_Keypoint coordinate data_
BEGIN

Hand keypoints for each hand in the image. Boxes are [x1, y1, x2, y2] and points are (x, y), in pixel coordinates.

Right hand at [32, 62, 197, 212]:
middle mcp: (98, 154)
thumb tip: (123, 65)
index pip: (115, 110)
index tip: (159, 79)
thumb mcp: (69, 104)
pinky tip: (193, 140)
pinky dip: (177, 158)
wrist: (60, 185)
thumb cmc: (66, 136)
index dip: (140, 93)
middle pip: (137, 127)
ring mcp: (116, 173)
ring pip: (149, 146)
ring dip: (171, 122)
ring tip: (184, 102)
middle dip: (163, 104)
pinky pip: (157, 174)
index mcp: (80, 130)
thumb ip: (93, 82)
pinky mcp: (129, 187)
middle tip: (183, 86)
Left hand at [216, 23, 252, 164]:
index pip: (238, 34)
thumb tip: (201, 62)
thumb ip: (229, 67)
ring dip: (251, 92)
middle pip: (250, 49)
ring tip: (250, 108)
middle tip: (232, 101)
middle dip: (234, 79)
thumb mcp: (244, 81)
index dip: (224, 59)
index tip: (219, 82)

END

Looking over the entries above, how many lines contain the string "middle"? State the number and nothing else.

7